24. When I got to college, I was annoyed that my new friends seemed to think I was nice.
25. I am nice.
26. But not always.
27. And I’m not a pushover.
28. To combat my newly emerging reputation, I started a campaign to have an intimidating epithet.
29. I would have been happy with “Naomi-the-cruel” or “Naomi-the-Great”.
30. But my favorite was “Naomi-the-Impaler.”
31. That was really funny until last summer, when I accidentally impaled my armpit on an iron fence post.
32. I ended up in the emergency room at 3 am, soaking wet (from the swimming pool), half-drunk (of course), hearing the nurse laughingly repeat my story to all the other nurses, and getting about 25 stitches from a plastic surgeon.

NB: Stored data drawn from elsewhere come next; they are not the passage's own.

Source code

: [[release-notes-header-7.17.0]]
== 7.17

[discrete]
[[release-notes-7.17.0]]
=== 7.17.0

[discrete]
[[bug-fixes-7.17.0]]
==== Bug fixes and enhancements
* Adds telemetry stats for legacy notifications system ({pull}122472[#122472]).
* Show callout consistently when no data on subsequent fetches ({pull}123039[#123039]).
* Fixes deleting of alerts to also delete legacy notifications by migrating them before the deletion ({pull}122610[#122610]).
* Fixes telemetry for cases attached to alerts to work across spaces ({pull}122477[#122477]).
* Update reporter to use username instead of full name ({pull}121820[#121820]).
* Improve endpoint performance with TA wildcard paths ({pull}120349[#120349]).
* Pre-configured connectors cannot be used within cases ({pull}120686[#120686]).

33. I have never seen a plastic surgeon under other circumstances.
34. I have never had such a beautifully healed scar.
35. I don’t want people to call me Naomi-the-Impaled.

On that note, I’m going to end this for now. Last night I ran the ugly-all-uphill route again, and it was even better than before (I didn’t have to take even one walk break). Tonight I’ll be back out there, and I’m aiming for 4.5-5 miles. Of course, I still have no concept of how far that really is, but I’ll try to run for about 55 minutes, since my pace is usually between 10 and 12 min/mile.


** Traditionally, I think this is supposed to be 100 things, but that’s a lot (and one thing you do know about me is that I don’t like undertaking big, daunting tasks. Oh, wait.) I’ll do another installment sometime, and get up to 100 eventually. Maybe. No promises.